第21話

どれくらい時間がたっただろうか。俺を抱きしめ続けていた藤くんの手が、ふっとゆるんだ。

俺もほぼ同時に、その肩に埋めていた顔を上げ、周囲に視線を向ける。と、そこには。


…ヤバイ!!そう思った瞬間。



増「はいカット!!」

升「いい演技だったぞー、2人とも!」



ヒロと秀ちゃんが駆け寄ってきた。滅多に見られないくらい全開の笑顔で。

そしてその笑みを顔に貼り付けたまま、俺たちの耳元に向けてささやく。



升「チャマ、そのまま振り返らないで聞けよ。おまえのちょうど真後ろに、女の子2人組がいるんだけどな」

増「うん、あれがいちばんヤバイね。写メとりまくってる…っていうか1人は動画かな。ずっと携帯まわしっぱなしだから」



しゃがみこんだ状態で藤くんに抱きしめられてたから、文字どおり周りがまったく見えてなかったんだけども。

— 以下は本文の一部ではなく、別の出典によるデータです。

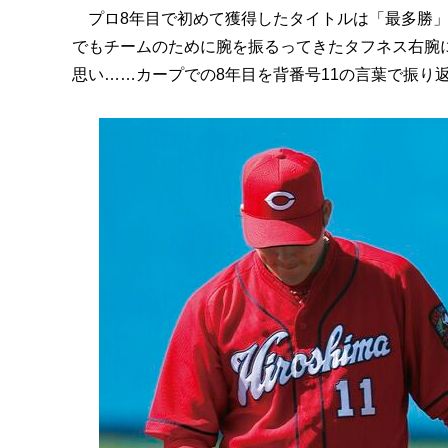
プロ8年目で初めて獲得したタイトルは「最多勝」
でもチームのために腕を振るってきたタフネス右腕
思い……カープでの8年目を背番号11の言葉で振り返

気がつけば俺たちは、かなり衆目を集める、立派な見せ物になっていた。



増「はい藤くん、もういいよ。お疲れ!」

升「やー、撮影って大変だよな!!」



…ここは国際空港。そして俺たちは、意外と世間に認知されてるミュージシャン!!




――ねぇ見て!あれ藤くんじゃない!?

――きゃーっ、嘘!?

――やだぁ、ヒロもいる~!

――あっ、チャマだぁ!




増「ほら、行こ!早く!」

升「荷物よこせ!走るぞ!」






周りにスタッフもいないのに、撮影だの何だのって言い訳がいつまでも通用するとは思えない。

俺たちは、さっきの藤くんにも負けないくらい大急ぎでその場を離れた。